→ Tarefa
Escreva a continuação do texto sobre o crédito no fim do ano, começando logo após a última frase mostrada.

→ Texto fornecido
-------------------------
Finanças

Como vai ficar o crédito no fim do ano?

Enquanto grandes bancos brasileiros reforçam a intenção de reduzir taxas para incentivar a contratação de financiamentos, relatório do Goldman Sachs afirma que custo do dinheiro no Brasil vai permanecer alto e que a inadimplência deve crescer

Crédito: Istockphoto

Consumo no final do ano: datas festivas e promocionais podem favorecer a oferta de crédito (Crédito: Istockphoto)

Por Jaqueline Mendes

RESUMO

• Alto endividamento das famílias prejudica condições de financiamento
• Datas como Black Friday e Natal podem atuar no sentido de maior acesso a empréstimos
• Analistas têm opinião divergente: Goldman Sachs vê estagnação da oferta
• Programas como Desenrola buscam favorecer a liberação

O clima econômico no Brasil não está bom para o Papai Noel. Mesmo com a cotação do dólar mais baixa do que no Natal de 2022, quando estava R$ 5,25 contra R$ 5,10 previsto pelo Banco Central para dezembro deste ano, o último trimestre começou passando a percepção de que estará bem mais para frango com cerveja do que para champanhe com peru.
-------------------------
→ Dados extraídos
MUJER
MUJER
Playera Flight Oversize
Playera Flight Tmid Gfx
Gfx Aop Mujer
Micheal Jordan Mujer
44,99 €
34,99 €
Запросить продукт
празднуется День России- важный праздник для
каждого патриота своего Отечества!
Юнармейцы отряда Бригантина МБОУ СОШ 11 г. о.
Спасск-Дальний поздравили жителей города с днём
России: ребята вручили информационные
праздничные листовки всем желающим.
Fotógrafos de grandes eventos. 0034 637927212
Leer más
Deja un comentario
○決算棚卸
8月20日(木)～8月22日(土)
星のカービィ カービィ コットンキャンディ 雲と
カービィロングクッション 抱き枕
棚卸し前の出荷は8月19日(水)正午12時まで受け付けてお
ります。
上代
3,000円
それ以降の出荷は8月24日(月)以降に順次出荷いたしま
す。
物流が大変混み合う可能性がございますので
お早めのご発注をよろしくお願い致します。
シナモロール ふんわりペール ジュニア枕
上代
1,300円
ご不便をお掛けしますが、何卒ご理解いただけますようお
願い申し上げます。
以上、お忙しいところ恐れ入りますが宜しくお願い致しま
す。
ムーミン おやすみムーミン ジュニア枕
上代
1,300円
-------------------------
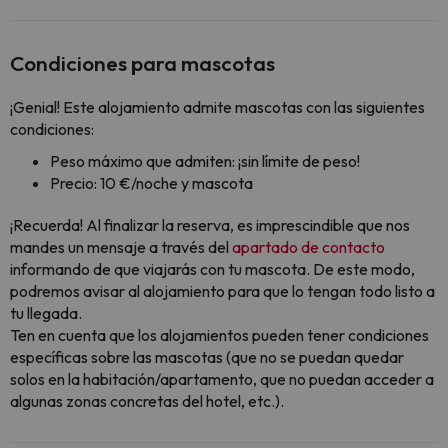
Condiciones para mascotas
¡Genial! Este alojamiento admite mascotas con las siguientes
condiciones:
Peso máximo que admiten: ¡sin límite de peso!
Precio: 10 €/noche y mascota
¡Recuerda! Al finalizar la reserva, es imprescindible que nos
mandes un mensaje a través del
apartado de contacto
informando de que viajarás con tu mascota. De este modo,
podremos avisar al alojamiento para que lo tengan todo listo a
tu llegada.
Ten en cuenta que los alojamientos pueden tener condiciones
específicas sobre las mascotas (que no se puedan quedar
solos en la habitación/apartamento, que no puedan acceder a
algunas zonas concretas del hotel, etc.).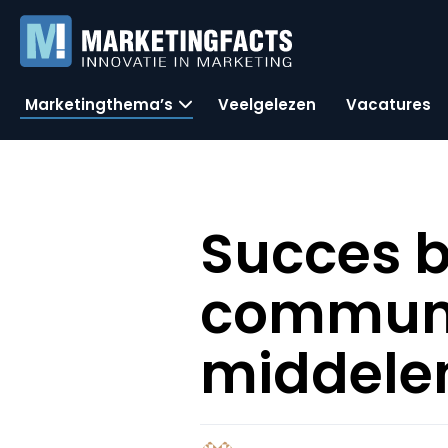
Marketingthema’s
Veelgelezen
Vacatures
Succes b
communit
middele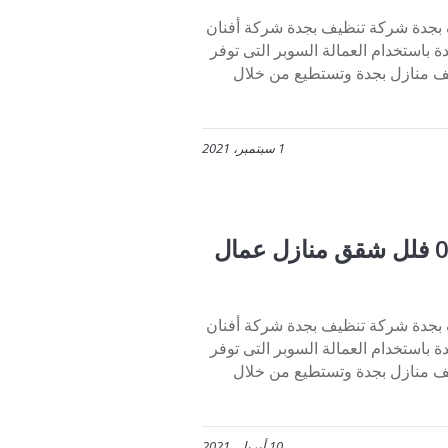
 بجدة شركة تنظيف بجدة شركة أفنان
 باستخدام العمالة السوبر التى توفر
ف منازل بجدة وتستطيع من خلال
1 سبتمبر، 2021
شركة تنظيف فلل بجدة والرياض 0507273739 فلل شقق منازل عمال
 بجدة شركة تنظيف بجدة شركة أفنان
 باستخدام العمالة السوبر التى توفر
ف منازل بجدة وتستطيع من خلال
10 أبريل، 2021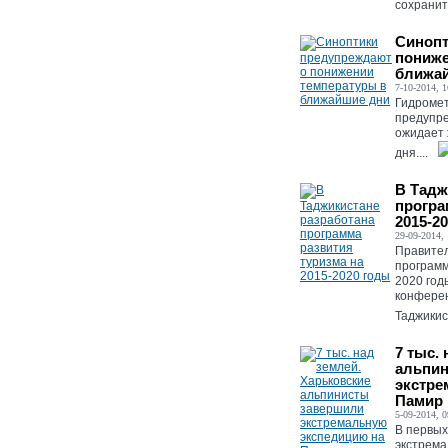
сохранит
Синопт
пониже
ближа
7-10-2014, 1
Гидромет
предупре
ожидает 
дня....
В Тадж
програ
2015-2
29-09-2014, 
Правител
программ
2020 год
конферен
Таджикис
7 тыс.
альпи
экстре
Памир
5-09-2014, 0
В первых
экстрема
-------------------------
→ Resposta
Pelo menos é isso que prevê um relatório divulgado na semana passada pelo banco americano Goldman Sachs. A explicação dos economistas do banco é que o crédito deverá seguir impeditivo para grande parte da população.

Eles afirmaram que o crescimento do estoque de recursos disponíveis para financiamentos e para empréstimos tem desacelerado, tanto no segmento de crédito livre quanto no direcionado. E o pior: a inadimplência das empresas voltou a crescer.

O relatório do Goldman Sachs chama a atenção porque contrasta com a perspectiva de reaquecimento do crédito na reta final de 2023. Os maiores bancos brasileiros, depois de acompanhar dois cortes consecutivos na taxa básica de juros, afirmaram que vão reduzir o custo aos consumidores para incentivar a contratação de financiamentos.

Itaú Unibanco, Banco do Brasil e Caixa afirmaram que estão reduzindo os juros de diferentes linhas de crédito. O mesmo ocorre com o Bradesco. O presidente do banco, Octavio de Lazari Junior, disse que vai reduzir os juros nas linhas em que houver espaço.

“Estamos avaliando em todas as linhas de crédito. Nas que tivermos oportunidade, vamos reduzir.”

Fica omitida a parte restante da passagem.